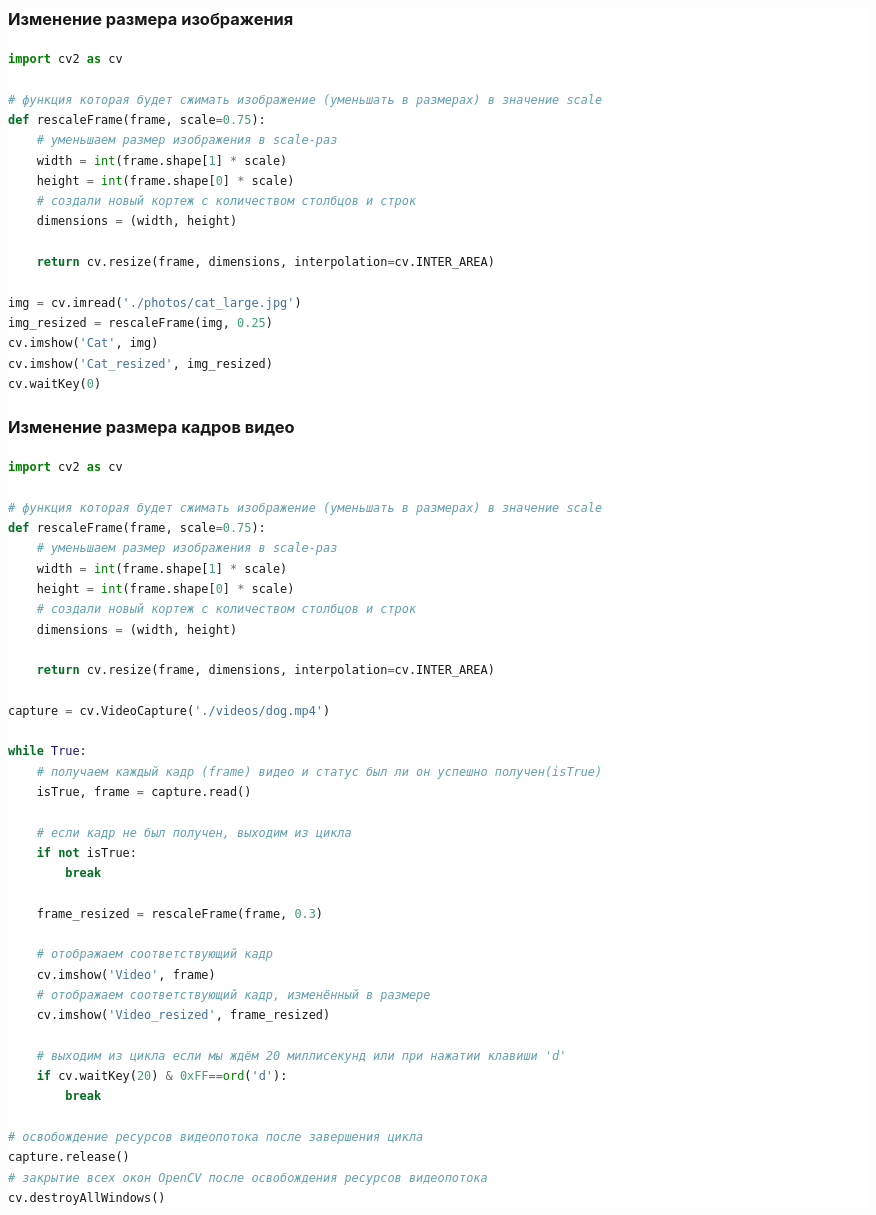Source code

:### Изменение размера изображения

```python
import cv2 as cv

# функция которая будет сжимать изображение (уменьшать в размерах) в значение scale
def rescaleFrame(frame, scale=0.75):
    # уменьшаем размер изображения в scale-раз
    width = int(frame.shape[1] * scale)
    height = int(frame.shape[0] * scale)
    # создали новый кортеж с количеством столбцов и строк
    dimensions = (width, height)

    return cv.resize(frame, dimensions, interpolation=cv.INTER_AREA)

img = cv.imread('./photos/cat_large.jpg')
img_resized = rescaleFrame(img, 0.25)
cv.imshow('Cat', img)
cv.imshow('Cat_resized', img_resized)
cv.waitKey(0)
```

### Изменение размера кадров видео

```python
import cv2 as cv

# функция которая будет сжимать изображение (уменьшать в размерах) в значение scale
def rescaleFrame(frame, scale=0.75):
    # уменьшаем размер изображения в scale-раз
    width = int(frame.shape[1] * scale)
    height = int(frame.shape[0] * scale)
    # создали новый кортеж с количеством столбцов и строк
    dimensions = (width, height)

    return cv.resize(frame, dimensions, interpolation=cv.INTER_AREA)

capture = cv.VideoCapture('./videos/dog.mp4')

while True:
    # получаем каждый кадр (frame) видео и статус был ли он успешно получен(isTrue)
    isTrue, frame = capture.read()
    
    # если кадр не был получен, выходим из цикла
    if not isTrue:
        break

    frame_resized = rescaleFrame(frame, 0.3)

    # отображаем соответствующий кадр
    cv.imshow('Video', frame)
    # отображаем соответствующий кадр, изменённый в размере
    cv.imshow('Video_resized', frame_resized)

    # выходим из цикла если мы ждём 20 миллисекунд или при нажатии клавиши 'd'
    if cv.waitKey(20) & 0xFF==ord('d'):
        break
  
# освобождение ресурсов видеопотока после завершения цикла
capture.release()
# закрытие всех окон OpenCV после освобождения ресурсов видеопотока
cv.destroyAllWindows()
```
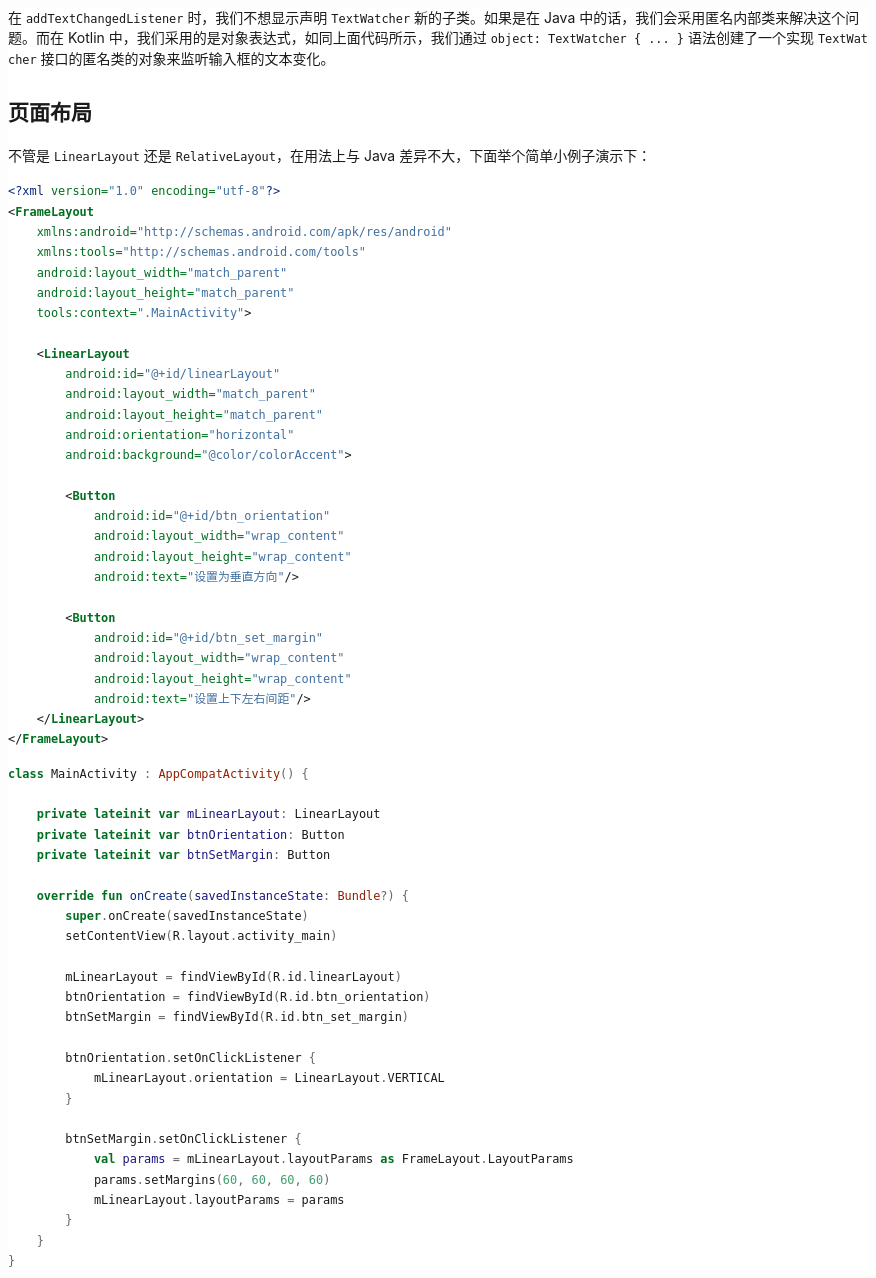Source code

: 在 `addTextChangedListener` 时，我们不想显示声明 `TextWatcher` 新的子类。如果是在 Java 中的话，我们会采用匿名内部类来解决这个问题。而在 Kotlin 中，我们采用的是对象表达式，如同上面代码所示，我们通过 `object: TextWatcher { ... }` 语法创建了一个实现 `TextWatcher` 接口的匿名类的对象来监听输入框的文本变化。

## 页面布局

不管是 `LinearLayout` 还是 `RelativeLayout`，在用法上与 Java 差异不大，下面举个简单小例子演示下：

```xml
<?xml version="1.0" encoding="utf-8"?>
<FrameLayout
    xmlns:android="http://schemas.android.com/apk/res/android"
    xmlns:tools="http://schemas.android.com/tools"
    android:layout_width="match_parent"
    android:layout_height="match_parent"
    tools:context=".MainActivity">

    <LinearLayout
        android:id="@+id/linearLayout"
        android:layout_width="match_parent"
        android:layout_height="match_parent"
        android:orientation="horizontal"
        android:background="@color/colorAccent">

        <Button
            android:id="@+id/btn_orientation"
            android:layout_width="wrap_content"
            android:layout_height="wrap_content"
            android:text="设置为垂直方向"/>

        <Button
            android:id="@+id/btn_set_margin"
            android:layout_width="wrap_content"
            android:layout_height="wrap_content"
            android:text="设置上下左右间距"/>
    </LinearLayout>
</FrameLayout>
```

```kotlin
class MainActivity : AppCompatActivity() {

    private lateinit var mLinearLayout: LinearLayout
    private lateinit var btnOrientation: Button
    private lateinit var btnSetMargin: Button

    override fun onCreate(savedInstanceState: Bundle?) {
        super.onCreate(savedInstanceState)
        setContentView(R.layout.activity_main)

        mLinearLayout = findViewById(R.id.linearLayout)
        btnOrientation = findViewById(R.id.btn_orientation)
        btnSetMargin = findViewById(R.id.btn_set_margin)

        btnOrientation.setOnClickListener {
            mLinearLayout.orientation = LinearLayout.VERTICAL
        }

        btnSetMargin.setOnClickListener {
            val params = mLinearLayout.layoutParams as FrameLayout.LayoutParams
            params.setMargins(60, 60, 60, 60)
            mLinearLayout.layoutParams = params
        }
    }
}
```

...

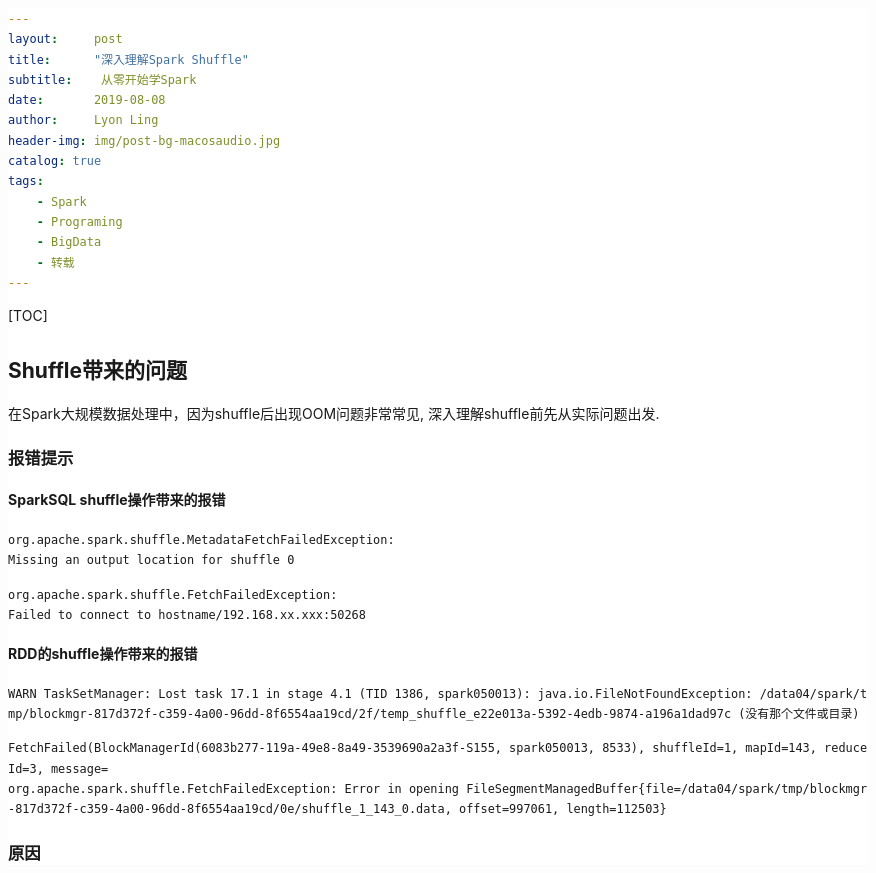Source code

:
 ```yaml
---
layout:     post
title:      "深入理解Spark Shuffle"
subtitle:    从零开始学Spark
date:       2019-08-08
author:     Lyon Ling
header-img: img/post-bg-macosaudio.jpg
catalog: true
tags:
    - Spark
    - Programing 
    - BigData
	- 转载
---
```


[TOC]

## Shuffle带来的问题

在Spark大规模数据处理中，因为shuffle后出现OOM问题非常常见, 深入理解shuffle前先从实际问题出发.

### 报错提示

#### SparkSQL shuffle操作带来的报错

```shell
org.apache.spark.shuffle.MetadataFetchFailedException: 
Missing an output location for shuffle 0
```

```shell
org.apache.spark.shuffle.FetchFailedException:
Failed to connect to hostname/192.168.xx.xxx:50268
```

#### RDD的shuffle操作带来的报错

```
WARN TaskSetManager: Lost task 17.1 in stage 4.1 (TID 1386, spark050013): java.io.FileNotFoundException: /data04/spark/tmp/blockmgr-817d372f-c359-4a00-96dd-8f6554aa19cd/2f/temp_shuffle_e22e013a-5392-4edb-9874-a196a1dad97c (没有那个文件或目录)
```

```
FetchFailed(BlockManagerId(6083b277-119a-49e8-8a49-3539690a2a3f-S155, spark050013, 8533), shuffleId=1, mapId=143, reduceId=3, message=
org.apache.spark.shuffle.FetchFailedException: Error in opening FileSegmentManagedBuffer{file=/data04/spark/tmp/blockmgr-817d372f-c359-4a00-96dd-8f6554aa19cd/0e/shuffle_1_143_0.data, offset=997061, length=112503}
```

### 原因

§ **ASSIGNMENT**:
If a line in the records contains the word "выходим", copy it.

§ **RESPONSE TO THE EXERCISE**:
    # если кадр не был получен, выходим из цикла
    # выходим из цикла если мы ждём 20 миллисекунд или при нажатии клавиши 'd'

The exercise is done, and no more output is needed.